Są tacy, którzy odczuwają lek przed szczęściem albo przeżywają je jako zagrożenie lub tabu. Człowiek taki — podobnie jak bohater „Starości” Italo Svevo — zniża się do poziomu przeciętnej, pozbawionego jakichkolwiek odruchów emocji i konkretnego wyrazu egzystencji. „Czując na barkach ciężar wielkiej odpowiedzialności, ostrożnie stąpa po świecie, omijając w życiu tak niebezpieczeństwa jak i przyjemności, i szczęście”.

Lęk przed szczęściem przybiera różne formy. Są tacy ludzie, którzy nie przyznają się otwarcie do tego, że są szczęśliwi. Obawiają się bowiem, że podobnym wyznaniem naraziliby się na jakieś nieszczęście lub karę. Szczęście zatem postrzegane jest przez nich jako coś powiązanego z tragicznymi i niszczącymi wydarzeniami.

Jeśli nawet zdecydują się przyznać przed samym sobą, że zależy im na przyjemnych doznaniach, to czynią to zawsze w formie symbolicznych gestów lub przesądnych zaklęć. Sformułowawszy jakieś dobre życzenie lub pragnienie, dodają asekuratywnie takie wyrażenia, jak „Dzięki Bogu”, „Jeśli Bóg zechce”.

▶ _Udostępnione materiały_:
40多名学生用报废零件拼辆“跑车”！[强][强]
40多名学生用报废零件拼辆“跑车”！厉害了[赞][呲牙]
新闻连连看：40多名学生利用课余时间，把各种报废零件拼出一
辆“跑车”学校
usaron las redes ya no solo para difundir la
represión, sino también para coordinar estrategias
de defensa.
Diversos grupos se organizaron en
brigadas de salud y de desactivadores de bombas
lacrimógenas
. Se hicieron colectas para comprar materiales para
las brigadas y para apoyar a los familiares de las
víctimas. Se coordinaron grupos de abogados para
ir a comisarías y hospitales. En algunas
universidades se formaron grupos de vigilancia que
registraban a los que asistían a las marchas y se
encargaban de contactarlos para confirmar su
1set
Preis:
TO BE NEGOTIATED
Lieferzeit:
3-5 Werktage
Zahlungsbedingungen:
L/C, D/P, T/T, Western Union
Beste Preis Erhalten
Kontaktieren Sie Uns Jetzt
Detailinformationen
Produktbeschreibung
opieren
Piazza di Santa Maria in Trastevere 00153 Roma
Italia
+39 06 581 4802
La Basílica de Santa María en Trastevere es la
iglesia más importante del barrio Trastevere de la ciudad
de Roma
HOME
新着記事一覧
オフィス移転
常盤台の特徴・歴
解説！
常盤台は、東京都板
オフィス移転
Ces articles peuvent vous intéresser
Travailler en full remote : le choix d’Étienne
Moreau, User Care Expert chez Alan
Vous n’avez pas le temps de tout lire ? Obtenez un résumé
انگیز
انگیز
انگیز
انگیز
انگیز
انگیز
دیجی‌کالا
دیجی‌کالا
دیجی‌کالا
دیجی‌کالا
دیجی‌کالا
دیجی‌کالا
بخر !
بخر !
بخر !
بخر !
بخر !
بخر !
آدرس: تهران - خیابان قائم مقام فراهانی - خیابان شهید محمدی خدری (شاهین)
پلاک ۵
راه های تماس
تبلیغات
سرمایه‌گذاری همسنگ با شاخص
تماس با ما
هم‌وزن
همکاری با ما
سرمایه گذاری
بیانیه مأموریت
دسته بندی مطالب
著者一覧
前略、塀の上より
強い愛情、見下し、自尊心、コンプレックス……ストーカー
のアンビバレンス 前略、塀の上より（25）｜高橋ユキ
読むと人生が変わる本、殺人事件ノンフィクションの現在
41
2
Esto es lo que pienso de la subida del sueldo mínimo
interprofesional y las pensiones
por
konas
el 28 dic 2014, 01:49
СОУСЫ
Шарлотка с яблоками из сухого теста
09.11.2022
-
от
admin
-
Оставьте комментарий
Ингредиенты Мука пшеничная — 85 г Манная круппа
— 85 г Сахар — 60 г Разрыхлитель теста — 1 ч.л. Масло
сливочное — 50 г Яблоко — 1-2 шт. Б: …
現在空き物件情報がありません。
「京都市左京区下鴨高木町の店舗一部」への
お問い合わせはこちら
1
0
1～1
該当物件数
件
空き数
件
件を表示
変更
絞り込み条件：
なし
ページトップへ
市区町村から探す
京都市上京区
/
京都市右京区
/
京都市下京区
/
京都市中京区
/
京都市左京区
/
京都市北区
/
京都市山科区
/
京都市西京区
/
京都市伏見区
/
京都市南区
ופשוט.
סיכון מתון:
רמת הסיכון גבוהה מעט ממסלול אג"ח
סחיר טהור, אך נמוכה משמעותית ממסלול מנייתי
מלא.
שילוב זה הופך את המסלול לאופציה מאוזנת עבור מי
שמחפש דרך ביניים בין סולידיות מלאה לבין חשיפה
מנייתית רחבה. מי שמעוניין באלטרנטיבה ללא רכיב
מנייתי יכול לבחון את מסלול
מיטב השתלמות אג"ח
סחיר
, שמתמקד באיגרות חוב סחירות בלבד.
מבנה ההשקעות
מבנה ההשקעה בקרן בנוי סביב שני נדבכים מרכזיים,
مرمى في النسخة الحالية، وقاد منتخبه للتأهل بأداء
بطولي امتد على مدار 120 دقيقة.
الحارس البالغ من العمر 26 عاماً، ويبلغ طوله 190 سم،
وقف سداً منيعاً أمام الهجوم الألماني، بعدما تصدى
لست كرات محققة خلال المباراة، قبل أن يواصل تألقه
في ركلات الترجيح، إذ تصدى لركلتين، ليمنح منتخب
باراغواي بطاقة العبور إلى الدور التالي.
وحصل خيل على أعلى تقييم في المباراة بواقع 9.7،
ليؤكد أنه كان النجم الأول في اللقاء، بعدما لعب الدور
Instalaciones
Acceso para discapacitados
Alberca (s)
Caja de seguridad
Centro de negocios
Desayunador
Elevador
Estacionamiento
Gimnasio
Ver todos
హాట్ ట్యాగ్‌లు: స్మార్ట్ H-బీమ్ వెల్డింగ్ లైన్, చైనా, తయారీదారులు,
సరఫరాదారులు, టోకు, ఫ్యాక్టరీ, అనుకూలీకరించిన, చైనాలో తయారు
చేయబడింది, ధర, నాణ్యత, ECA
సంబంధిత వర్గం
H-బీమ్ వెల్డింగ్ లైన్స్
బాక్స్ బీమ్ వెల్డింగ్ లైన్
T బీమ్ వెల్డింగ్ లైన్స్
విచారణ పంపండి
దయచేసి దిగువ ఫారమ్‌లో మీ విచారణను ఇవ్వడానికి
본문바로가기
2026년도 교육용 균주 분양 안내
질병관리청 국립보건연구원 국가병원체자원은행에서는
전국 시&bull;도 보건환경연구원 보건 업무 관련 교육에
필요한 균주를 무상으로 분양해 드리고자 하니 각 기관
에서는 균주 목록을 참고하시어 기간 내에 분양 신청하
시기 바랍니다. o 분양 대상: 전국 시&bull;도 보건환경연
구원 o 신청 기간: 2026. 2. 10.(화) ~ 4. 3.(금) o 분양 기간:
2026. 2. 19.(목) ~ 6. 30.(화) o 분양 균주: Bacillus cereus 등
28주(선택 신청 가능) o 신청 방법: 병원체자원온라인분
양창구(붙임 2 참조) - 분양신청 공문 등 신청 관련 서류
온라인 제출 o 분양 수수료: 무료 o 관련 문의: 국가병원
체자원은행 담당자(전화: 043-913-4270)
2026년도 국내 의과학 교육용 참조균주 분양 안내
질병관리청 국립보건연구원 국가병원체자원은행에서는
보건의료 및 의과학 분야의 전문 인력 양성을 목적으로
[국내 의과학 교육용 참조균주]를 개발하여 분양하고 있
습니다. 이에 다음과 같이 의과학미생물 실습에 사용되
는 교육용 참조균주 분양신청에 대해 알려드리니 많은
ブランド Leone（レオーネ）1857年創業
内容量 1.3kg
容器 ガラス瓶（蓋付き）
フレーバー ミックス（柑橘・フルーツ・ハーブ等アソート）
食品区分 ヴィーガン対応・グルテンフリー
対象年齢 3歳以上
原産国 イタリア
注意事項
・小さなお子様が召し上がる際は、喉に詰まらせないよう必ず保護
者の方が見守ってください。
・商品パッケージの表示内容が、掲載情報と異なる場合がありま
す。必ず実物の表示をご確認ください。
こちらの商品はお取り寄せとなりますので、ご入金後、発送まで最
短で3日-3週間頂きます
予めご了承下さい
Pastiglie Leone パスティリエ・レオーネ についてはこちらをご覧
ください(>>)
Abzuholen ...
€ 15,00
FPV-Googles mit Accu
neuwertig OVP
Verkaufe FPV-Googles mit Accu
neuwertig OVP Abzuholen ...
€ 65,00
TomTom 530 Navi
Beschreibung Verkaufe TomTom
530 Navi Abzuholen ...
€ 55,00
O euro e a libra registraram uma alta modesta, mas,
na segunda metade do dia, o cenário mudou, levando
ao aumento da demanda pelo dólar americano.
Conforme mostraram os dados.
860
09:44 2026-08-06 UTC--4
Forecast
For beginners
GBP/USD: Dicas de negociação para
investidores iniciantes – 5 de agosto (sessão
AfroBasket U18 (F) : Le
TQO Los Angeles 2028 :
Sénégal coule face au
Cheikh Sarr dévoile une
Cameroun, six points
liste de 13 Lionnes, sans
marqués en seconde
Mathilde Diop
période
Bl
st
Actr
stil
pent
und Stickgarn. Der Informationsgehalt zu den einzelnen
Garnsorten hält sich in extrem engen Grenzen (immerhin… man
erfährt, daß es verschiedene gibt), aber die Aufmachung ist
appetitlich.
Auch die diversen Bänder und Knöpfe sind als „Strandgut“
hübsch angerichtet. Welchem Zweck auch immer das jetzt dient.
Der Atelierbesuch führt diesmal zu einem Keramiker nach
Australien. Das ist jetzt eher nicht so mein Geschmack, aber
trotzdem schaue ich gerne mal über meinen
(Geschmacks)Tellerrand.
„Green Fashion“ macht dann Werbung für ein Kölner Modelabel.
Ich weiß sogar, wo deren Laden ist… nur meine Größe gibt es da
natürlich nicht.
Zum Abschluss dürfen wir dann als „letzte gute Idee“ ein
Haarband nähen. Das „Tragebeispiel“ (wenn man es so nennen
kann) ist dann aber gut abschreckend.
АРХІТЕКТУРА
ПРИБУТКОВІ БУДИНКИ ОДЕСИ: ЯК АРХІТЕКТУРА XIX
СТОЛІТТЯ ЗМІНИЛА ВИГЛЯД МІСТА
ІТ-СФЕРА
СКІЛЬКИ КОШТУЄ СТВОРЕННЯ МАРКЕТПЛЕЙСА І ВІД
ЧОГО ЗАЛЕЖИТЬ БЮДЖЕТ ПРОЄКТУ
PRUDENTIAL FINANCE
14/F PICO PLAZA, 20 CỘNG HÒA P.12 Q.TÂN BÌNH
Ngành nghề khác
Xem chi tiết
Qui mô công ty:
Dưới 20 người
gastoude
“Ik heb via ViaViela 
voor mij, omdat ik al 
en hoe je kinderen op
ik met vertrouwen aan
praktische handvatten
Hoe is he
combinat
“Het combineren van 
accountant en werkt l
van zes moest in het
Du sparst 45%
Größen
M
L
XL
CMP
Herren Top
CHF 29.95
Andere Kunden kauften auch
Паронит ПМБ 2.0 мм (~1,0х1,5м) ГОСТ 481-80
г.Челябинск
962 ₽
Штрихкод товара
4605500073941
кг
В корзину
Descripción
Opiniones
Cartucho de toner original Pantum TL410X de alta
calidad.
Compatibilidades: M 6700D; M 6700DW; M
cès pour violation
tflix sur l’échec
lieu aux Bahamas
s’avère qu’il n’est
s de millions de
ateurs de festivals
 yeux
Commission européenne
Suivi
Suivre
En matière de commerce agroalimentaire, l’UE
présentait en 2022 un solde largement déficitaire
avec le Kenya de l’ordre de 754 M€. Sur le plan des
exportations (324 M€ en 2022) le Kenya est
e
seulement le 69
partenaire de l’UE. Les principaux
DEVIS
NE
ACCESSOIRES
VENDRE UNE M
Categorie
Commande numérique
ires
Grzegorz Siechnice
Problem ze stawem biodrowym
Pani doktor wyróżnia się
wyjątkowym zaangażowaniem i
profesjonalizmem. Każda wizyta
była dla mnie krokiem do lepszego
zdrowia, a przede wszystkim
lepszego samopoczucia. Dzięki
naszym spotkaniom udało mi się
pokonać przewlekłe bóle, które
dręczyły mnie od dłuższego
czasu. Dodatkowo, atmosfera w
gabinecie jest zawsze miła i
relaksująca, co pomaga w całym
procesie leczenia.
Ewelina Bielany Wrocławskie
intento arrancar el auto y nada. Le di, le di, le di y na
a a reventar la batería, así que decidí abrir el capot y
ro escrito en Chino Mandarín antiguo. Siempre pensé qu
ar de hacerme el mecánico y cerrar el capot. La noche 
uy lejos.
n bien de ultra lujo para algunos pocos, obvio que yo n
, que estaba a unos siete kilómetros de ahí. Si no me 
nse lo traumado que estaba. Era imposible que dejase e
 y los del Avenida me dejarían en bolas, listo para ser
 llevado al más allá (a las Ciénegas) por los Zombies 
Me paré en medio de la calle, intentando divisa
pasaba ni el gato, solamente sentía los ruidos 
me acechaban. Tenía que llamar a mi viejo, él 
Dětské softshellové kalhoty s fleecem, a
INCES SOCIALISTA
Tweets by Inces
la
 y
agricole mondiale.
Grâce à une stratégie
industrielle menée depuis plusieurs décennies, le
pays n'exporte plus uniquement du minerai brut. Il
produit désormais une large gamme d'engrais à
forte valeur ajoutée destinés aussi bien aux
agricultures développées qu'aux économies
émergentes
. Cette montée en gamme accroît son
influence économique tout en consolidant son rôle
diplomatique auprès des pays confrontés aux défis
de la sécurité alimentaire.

▶ _Zadania do wykonania_:
1. Przepisz z tekstu o lęku przed szczęściem fragment od słów „Są tacy, którzy” aż do słów „i niszczącymi wydarzeniami.” włącznie.
2. Odpowiedz na podstawie tekstu o lęku przed szczęściem na poniższe pytania.
(a) Z jakiego utworu Italo Svevo pochodzi bohater przywołany w tekście?
(b) Z jakimi wydarzeniami ludzie, którzy nie przyznają się do szczęścia, wiążą według tekstu szczęście?
(c) Jakie wyrażenia dodają asekuratywnie po sformułowaniu dobrego życzenia lub pragnienia?

▶ _Rozwiązania zadań_:
1.
Są tacy, którzy odczuwają lek przed szczęściem albo przeżywają je jako zagrożenie lub tabu. Człowiek taki — podobnie jak bohater „Starości” Italo Svevo — zniża się do poziomu przeciętnej, pozbawionego jakichkolwiek odruchów emocji i konkretnego wyrazu egzystencji. „Czując na barkach ciężar wielkiej odpowiedzialności, ostrożnie stąpa po świecie, omijając w życiu tak niebezpieczeństwa jak i przyjemności, i szczęście”.

Lęk przed szczęściem przybiera różne formy. Są tacy ludzie, którzy nie przyznają się otwarcie do tego, że są szczęśliwi. Obawiają się bowiem, że podobnym wyznaniem naraziliby się na jakieś nieszczęście lub karę. Szczęście zatem postrzegane jest przez nich jako coś powiązanego z tragicznymi i niszczącymi wydarzeniami.

2.
(a) Ze „Starości”.
(b) Z tragicznymi i niszczącymi wydarzeniami.
(c) „Dzięki Bogu” i „Jeśli Bóg zechce”.